For readers completely new to Vampirella, this is not the story to start with. It opens with the feel of a book already in the middle of a story, with Adam, Vampirella’s squeeze, apparently struggling with a recent acquisition of unknown powers. Plus we are introduced to another character in Vampirella’s entourage who is shown in the end to be her boss, though further details of their relationship and work are lacking.

Overall the story feels rushed. Usually when a book brings in an estranged and vengeful relative, there’s quite a tale to tell, and a quarterly twenty page story isn’t enough space to express that. Therefore Draculina, Vampirella’s sister, manages to relay her past, her present and her nefarious plans for the future in less than two pages. Her rage directed towards Vampirella has a flimsy basis compared to many other revenge ideas, thus giving her fury less impact.

There are also gaps in the plot that detract from understanding and appreciating the story. When they first meet, Vampirella has no recollection of her sister due to an unknown ‘they’ whom removed many of her memories. Somewhere between that moment and their final show-down Vampirella has her memory back, or at least enough of it to dole out a semi-pompous speech on letting go of the anger and moving on with her life. Perhaps she got some of memories restored when she drank the blood of her demon-infused boyfriend who was bonded to Draculina through the dark power, but there was nothing in the art or dialogue which hinted that was the case.

The art is more than decent with defined characters and certain stand-out scenes (possessed boy toy melting the skin off the bad guys definitely ranks). However it did lack that extra bit of detail both in the panel backgrounds and the characters’ faces, which can draw more attention to them and better clarify their emotions. The colors do an excellent job of complementing the mood in each particular panel, and the bright green-on-black eyes of a battle-focused Vampirella was a nice touch.

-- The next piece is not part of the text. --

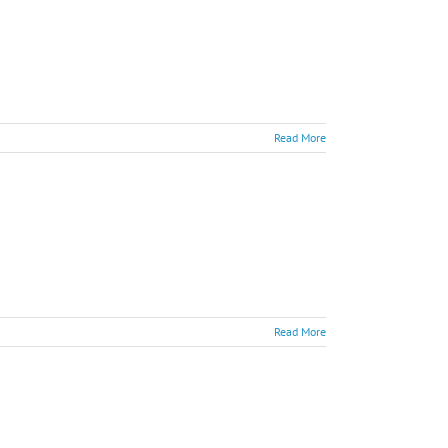
Read More
Read More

Vampirella is a character with a lot of potential, given her powers and the people (or hell-beasts) she has in her life, but the story lines need to be more focused in order to make it work. Some more details in the artwork will make a world of difference in an already attractive book. Here’s hoping when Vampirella and Draculina meet again, the resulting story will be the fireworks it should have been here.

Avril Brown


Written by Joshua Hale Fialkov and Drawn by Noah Salonga
Published by
Harris Comics

Vampirella and her resurrected boyfriend Adam are being held captive by a mysterious woman, and being unwilling to speak to her captor, she finds herself at the mercy of a deadly hallucinogen that causes her memories to erupt in torment. Can her love of Adam give her the strength to snap her bonds? Or will she listen to him being tortured back to death?

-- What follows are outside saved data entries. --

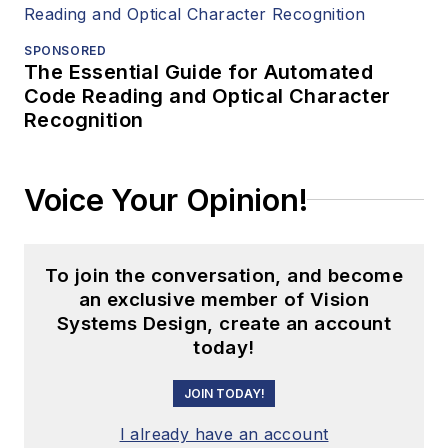
SPONSORED
The Essential Guide for Automated
Code Reading and Optical Character
Recognition
Voice Your Opinion!
To join the conversation, and become
an exclusive member of Vision
Systems Design, create an account
today!
JOIN TODAY!
I already have an account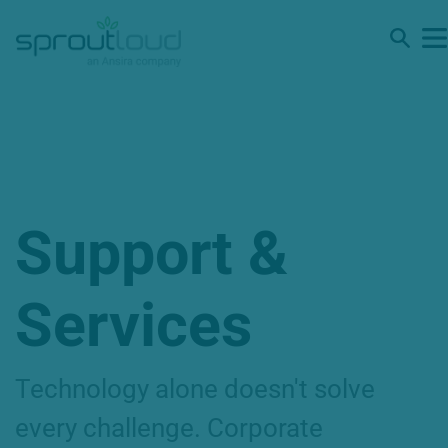
Support &
Services
Technology alone doesn't solve
every challenge. Corporate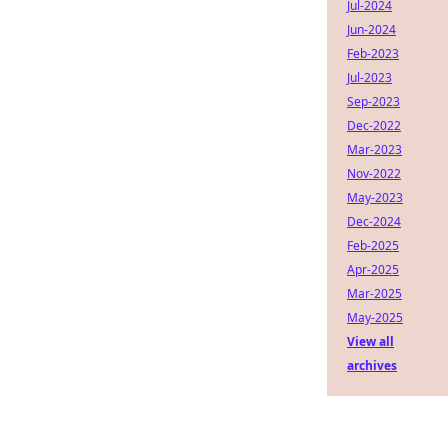
Jul-2024
Jun-2024
Feb-2023
Jul-2023
Sep-2023
Dec-2022
Mar-2023
Nov-2022
May-2023
Dec-2024
Feb-2025
Apr-2025
Mar-2025
May-2025
View all
archives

After an unfortunate conclusion to the first VAMPIRELLA QUARTERLY arc, this issue is a welcome return to form for the book and the character herself. Fialkov has a pretty decent take on Vampirella; she’s smart, strong-willed, and owns her heart and her feelings. And unlike the previous artist he was dealing with, Noah Salonga is a terrific choice for the book. He draws a sexy Vampirella, but he doesn’t get carried away. No porn poses, ridiculous contortions, or panels where it looks like the dialogue bubbles are coming out of her ass. Salonga also did solid work on Xena that had similar merits, showing that he knows how to be a “good girl” artist without being a panderer. We could use more of those.

As with the past issues, there’s also a classic Vampirella adventure restored and reprinted here, and it’s another good one. Written by T. Casey Brennan and drawn by Jose Gonzalez, “Dracula Still Lives” is an excellent tale, and Gonzalez’ artwork continues to be enough of a reason to buy these books. He was churning out some amazing pages 35 years ago, and they really hold up.

Back on track, VAMPIRELLA QUARTERLY is readable once again.